Task statement ▸ Could you transcribe exactly the lines from the one containing "Open-Source Web Hosting" through the last line of the records below, leaving out the pictures?

Provided records ▸
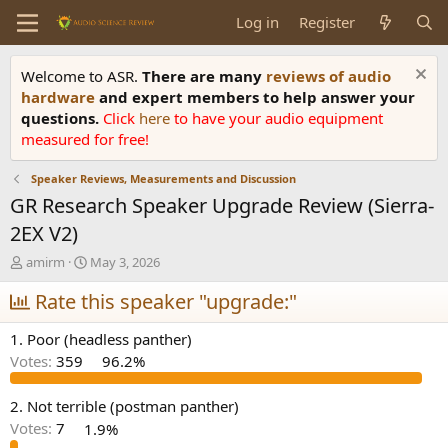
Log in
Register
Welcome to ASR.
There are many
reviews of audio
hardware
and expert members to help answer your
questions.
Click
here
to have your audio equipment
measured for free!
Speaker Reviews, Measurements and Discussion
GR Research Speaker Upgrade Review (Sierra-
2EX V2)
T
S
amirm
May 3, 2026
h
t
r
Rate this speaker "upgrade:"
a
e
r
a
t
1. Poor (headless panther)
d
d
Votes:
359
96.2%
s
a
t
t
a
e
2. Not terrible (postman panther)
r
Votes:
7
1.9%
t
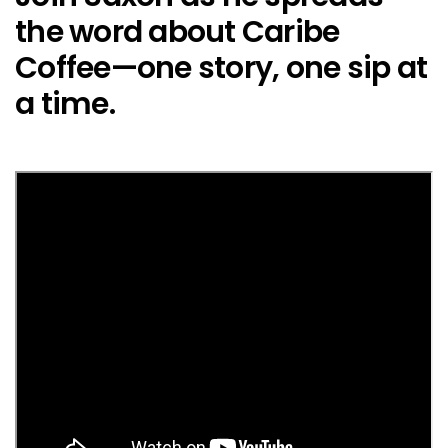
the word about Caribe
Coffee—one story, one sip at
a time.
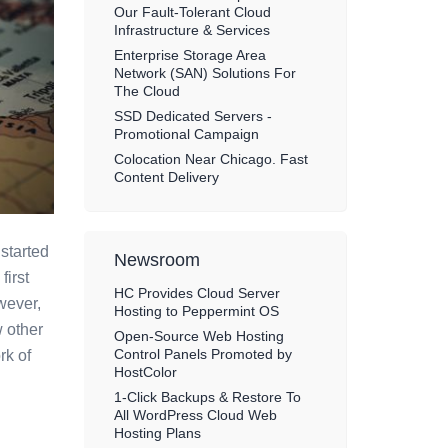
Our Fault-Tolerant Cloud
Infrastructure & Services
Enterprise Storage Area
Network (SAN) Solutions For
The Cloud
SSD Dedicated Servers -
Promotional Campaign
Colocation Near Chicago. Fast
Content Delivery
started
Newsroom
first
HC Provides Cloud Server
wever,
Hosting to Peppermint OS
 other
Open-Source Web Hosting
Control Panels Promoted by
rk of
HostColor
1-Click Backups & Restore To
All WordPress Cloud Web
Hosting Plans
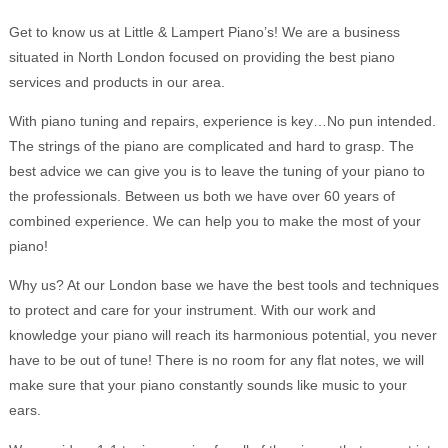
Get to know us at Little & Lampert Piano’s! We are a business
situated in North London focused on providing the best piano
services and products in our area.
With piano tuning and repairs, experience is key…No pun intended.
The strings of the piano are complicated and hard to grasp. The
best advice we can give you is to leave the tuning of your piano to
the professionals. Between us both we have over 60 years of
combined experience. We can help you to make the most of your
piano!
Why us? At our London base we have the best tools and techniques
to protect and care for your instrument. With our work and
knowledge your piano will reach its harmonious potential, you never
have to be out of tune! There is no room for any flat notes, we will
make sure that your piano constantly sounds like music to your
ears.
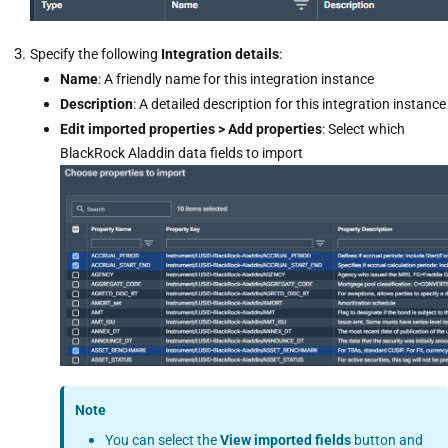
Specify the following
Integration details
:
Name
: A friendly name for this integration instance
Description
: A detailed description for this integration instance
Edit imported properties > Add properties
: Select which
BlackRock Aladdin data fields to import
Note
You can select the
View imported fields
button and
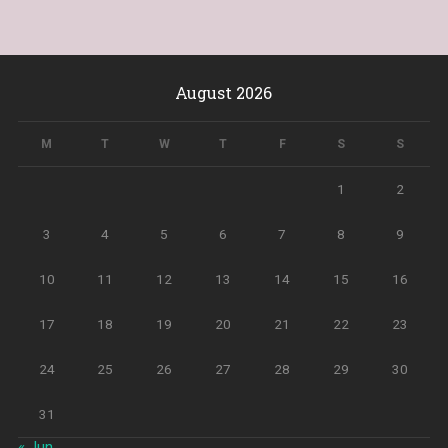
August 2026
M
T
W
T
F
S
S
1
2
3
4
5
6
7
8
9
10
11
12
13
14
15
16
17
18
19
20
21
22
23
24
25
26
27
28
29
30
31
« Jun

Solution for this task ▸
Open-Source Web Hosting
Control Panels Promoted by
rk of
HostColor
1-Click Backups & Restore To
All WordPress Cloud Web
Hosting Plans
Get to know us at Little & Lampert Piano’s! We are a business
situated in North London focused on providing the best piano
services and products in our area.
With piano tuning and repairs, experience is key…No pun intended.
The strings of the piano are complicated and hard to grasp. The
best advice we can give you is to leave the tuning of your piano to
the professionals. Between us both we have over 60 years of
combined experience. We can help you to make the most of your
piano!
Why us? At our London base we have the best tools and techniques
to protect and care for your instrument. With our work and
knowledge your piano will reach its harmonious potential, you never
have to be out of tune! There is no room for any flat notes, we will
make sure that your piano constantly sounds like music to your
ears.
Specify the following
Integration details
:
Name
: A friendly name for this integration instance
Description
: A detailed description for this integration instance
Edit imported properties > Add properties
: Select which
BlackRock Aladdin data fields to import
Note
You can select the
View imported fields
button and
August 2026
M
T
W
T
F
S
S
1
2
3
4
5
6
7
8
9
10
11
12
13
14
15
16
17
18
19
20
21
22
23
24
25
26
27
28
29
30
31
« Jun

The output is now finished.